Problem 1. In the passage on sparse bundles, how much space did the read-write disk image initially take on disk in macOS Sequoia 15.0.1?
Problem 2. Write the next part of the passage on sparse bundles, picking up after its final sentence.

Extract provided.
=-=-=

When creating very large sparse bundles, of the order of TB, macOS now may adjust the band size to limit their number. Some users report that those sparse bundles perform better as a result, for instance when being used to store backups on a network. There don’t appear to be any advantages to using band sizes less than 8.4 MB.

Neither DropDMG nor Disk Utility currently appear to allow any control over band size; Spundle and hdiutil not only let you specify custom band sizes when creating sparse bundles, but also allow you to change band size by copying an existing sparse bundle into a new one, which could be useful if you were changing the maximum size of a sparse bundle.

Compaction

Each time a writeable APFS or HFS+ file system is mounted in a disk image, including both sparse bundle and read-write types, storage blocks that are no longer in use should be returned for reuse by the process of Trimming. This is automatic, and in the case of single-file read-write disk images, is the only maintenance that occurs.

Because sparse bundles add another layer of band files over SSD storage, they too require periodic maintenance in the process of compaction. To compact a sparse bundle, macOS scans the band files and removes those that are no longer being used by the file system in the sparse bundle. This only applies to sparse bundles with APFS or HFS+ file systems, though, and isn’t guaranteed to free up any space. One small catch is that, by default, compaction won’t take place on a notebook running on battery power; hdiutil and Spundle provide an option to override that.

Space efficiency in use

I’ve been unable to find any objective comparison between space efficiency of modern read-write disk images and sparse bundles, so have performed my own on a USB4 external SSD connected to my Mac Studio M1 Max. I created two test cases of 125 GB images on a freshly-formatted APFS volume, one a sparse bundle with the default 8.4 MB band size, the other a read-write disk image (UDRW). In macOS Sequoia 15.0.1, the initial size they took on disk was 14.8 MB for the sparse bundle, and 336 MB for the disk image.

Using my utility Stibium, I then wrote and deleted a series of files in each, as follows:

  1. 160 files of 2 MB to 2 GB written totalling 53 GB
  2. 40 largest of those, sizes 600 MB to 2 GB, were then deleted, leaving 120
  3. another 160 files written totalling 53 GB
  4. 40 largest of those deleted, leaving a total of 240
  5. another 160 files written totalling 53 GB
  6. 40 largest of those deleted, leaving a total of 360
  7. another 160 files written totalling 53 GB
  8. 40 largest of those deleted, leaving a total of 480
  9. another 160 files written totalling 53 GB, leaving a total of 640 files.

At that point, the sparse bundle had 104.08 GB stored in 12,408 band files, and the read-write disk image had 91.63 GB stored in its single file. I then deleted all files and folders in each of the images, and unmounted and remounted each image several times to ensure Trimming had completed. The sparse bundle then had 1.12 GB in 135 band files, and offered 124.66 GB of free space when mounted; the read-write disk image was slightly smaller at 937.9 MB on disk and offered exactly the same amount of free space when mounted.

=-=-=

Given data.
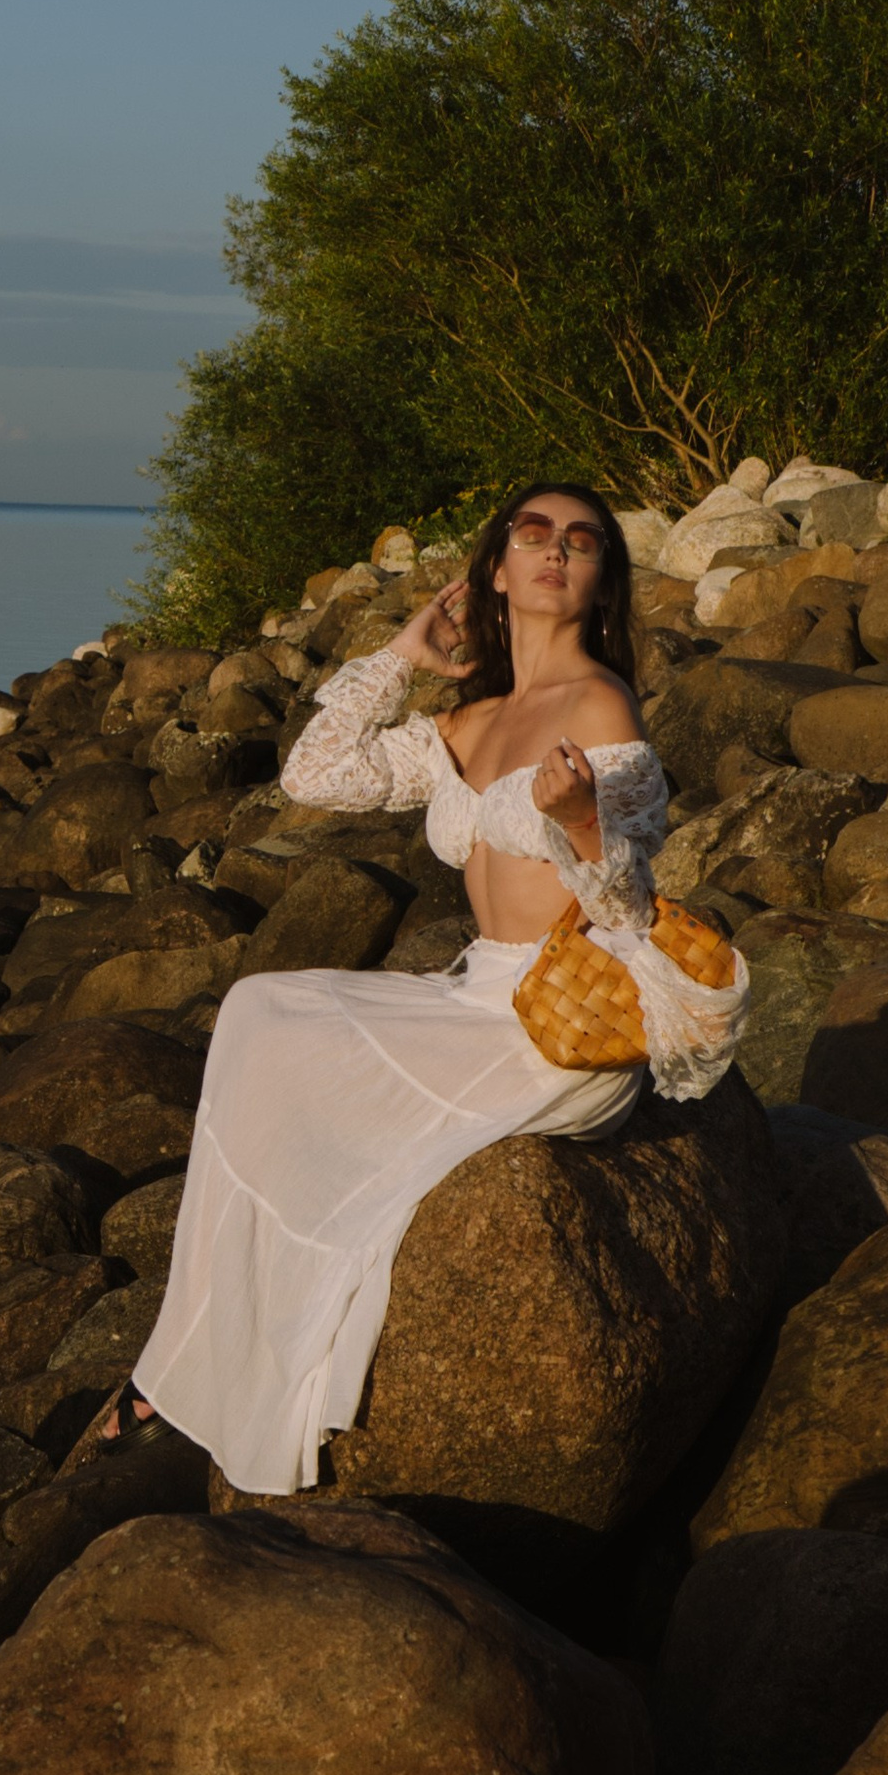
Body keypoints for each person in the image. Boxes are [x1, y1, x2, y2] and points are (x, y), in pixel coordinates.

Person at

=-=-=

Task output 1. 336 MB.

Task output 2.
Compacting the empty sparse bundle was reported as reclaiming 52.3 MB, and reduced the disk space taken by the band files slightly to 1.06 GB while retaining the same number of bands, and still offering 124.66 GB of free space when mounted.

In this case, following writing 800 files totalling over 250 GB, and deleting a total of 160 of them, compaction made a remarkably small difference to the free space returned following removal of all files. There is also very little difference in the space efficiency of sparse bundles and modern read-write disk images.

One consistent difference observed throughout was in write speeds: they remained constant at 3.2 GB/s for the sparse bundle, and 1.0 GB/s for the read-write disk image, as reported here previously.

Conclusions

  • Sparse bundles are more complicated than read-write disk images (UDRW), with band size to be set, and compaction to be performed.
  • Default band size appears to work well, and manually setting band size should seldom be necessary.
  • Both types appear highly efficient in their use of disk space, with only small differences between them.
  • Although it might be important to compact sparse bundles in some cases, the amount of free space returned by compaction is unlikely to be significant in many circumstances.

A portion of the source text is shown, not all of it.